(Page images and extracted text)

┄┄┄┄┄┄

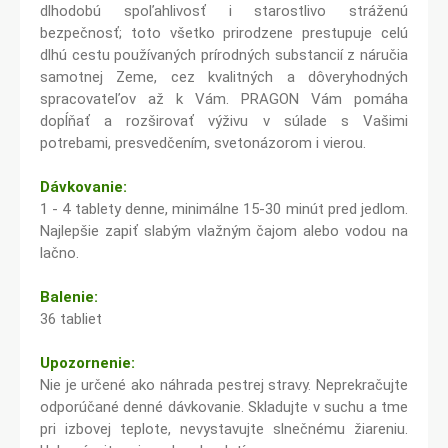
dlhodobú spoľahlivosť i starostlivo stráženú
bezpečnosť; toto všetko prirodzene prestupuje celú
dlhú cestu používaných prírodných substancií z náručia
samotnej Zeme, cez kvalitných a dôveryhodných
spracovateľov až k Vám. PRAGON Vám pomáha
dopĺňať a rozširovať výživu v súlade s Vašimi
potrebami, presvedčením, svetonázorom i vierou.
Dávkovanie:
1 - 4 tablety denne, minimálne 15-30 minút pred jedlom.
Najlepšie zapiť slabým vlažným čajom alebo vodou na
lačno.
Balenie:
36 tabliet
Upozornenie:
Nie je určené ako náhrada pestrej stravy. Neprekračujte
odporúčané denné dávkovanie. Skladujte v suchu a tme
pri izbovej teplote, nevystavujte slnečnému žiareniu.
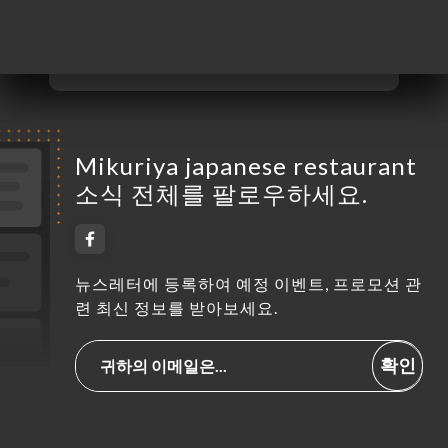
금요일
12:00-14:30 / 18:00-22:30
토요일
12:00-14:30 / 18:00-22:30
일요일
닫기
Mikuriya japanese restaurant
소식 전체를 팔로우하세요.
뉴스레터에 등록하여 예정 이벤트, 프로모션 관
련 최신 정보를 받아보세요.
확인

┄┄┄┄┄┄

ACTIVITY>
Exclude the pictures, and output exactly the lines from the one with "dopĺňať a rozširovať výživu v súlade s Vašimi" through the last line of the records, both included.

FINISHED TASK>
dopĺňať a rozširovať výživu v súlade s Vašimi
potrebami, presvedčením, svetonázorom i vierou.
Dávkovanie:
1 - 4 tablety denne, minimálne 15-30 minút pred jedlom.
Najlepšie zapiť slabým vlažným čajom alebo vodou na
lačno.
Balenie:
36 tabliet
Upozornenie:
Nie je určené ako náhrada pestrej stravy. Neprekračujte
odporúčané denné dávkovanie. Skladujte v suchu a tme
pri izbovej teplote, nevystavujte slnečnému žiareniu.
금요일
12:00-14:30 / 18:00-22:30
토요일
12:00-14:30 / 18:00-22:30
일요일
닫기
Mikuriya japanese restaurant
소식 전체를 팔로우하세요.
뉴스레터에 등록하여 예정 이벤트, 프로모션 관
련 최신 정보를 받아보세요.
확인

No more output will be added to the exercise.